Later in the week, former CIA Director under Barack Obama, David Petraeus appeared on ABC’s “This Week” and tried to put some of the Trump regime’s policies in context.

David Petraeus
Image: Wikimedia Commons

According to Petraeus nuclear war with the DPRK “isn’t likely.” Instead, Petraeus said, the Trump policy for the DPRK “is a communications strategy that is trying to make sure that China understands that this administration is in a very different situation from any of its predecessors,” and “that North Korea on this president’s watch could have the capability to hit a city in the United States with a nuclear weapon.”

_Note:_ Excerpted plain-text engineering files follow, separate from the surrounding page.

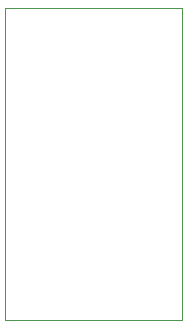
<source format=gbr>
%TF.GenerationSoftware,KiCad,Pcbnew,8.0.4*%
%TF.CreationDate,2024-09-11T18:08:34-07:00*%
%TF.ProjectId,rf-frontend-test,72662d66-726f-46e7-9465-6e642d746573,rev?*%
%TF.SameCoordinates,Original*%
%TF.FileFunction,Profile,NP*%
%FSLAX46Y46*%
G04 Gerber Fmt 4.6, Leading zero omitted, Abs format (unit mm)*
G04 Created by KiCad (PCBNEW 8.0.4) date 2024-09-11 18:08:34*
%MOMM*%
%LPD*%
G01*
G04 APERTURE LIST*
%TA.AperFunction,Profile*%
%ADD10C,0.050000*%
%TD*%
G04 APERTURE END LIST*
D10*
X110400000Y-45900000D02*
X125400000Y-45900000D01*
X125400000Y-72300000D01*
X110400000Y-72300000D01*
X110400000Y-45900000D01*
M02*

</source>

Petraeus says the statements by the Trump regime aren’t aimed at Pyongyang but instead is intended to let Beijing know, that “This is China’s decision to take, whether they are going to do, which they did do one time before, 15 or so years ago, which was to get North Korea back to the negotiating table, halt the missile and nuclear testing where it is right now.”

Petraeus explained:

Well, China has got to understand the new strategic reality that would result, which is very uncomfortable for them. If they didn’t like the air defense system, the anti-ballistic missile system that wept into Korea, they really won’t like all the other stuff that is going to follow, or that which will go into Japan. At what point do nuclear weapons have to go back into South Korea?

At what does Japan get truly offensive capabilities? What does Japan do about the nuclear issue? Does it gets its own nuclear program?

And this, I think, is what China has to really come to grips with, and then decide that once and for all they are going to dramatically tighten what goes in and out of Korea and that Russia does the same, and they all approve the UN Security Council resolutions that should, indeed, should do just that.

Obviously, this is just the opinion of the former CIA chief, but it does line up with the power over the DPRK ascribed to Beijing by the western media and the Trump regime. continuing this exaggeration on the flagship media shows like “This Week” only helps this narrative carry on inside the government even as China has been mostly compliant with the outrageous amount of US sanctions. Even former president Jimmy Carter disputed the idea of China having control over the DPRK in an interview over the weekend.

Related: Jimmy Carter Offers To Aid North Korea Negotiations

 

There was also a third CIA director to speak over the weekend, Pompeo’s predecessor John Brennan. Unlike Pompeo and Petraeus however, Brennan seemed to be seeking ideas to reinvigorate diplomatic negotiations.

John Brennan
Image: Flickr – CC – Obama White House

Speaking at Fordham University School of Law, Brennan told an audience that “I think the prospects for military conflict in the Korean peninsula are greater than they have been in several decades. I don’t think it’s likely or probable, but if it’s a one-in-four or one-in-five chance. That’s too high.”

Related: Beating The Drum For A “Good” Nuclear War With North Korea

In Brennan’s opinion, the best route for the US to take with the DPRK now is back channel negotiations to “allow these two individuals to save face,” referring to US President Trump and leader of the DPRK Kim Jong Un. “Having this back-and-forth on the public stage is not the way to de-escalate,” he added.

So there you have it. Three CIA directors, three totally different stories on North Korea. One may be more right than the others on what the US should do next, but that isn’t really the lesson of all this. The lesson is that the CIA is incompetent (see: history) and so are the directors, regardless of if they are in office, or collecting paychecks from news networks as members of the notoriously clueless pundit class.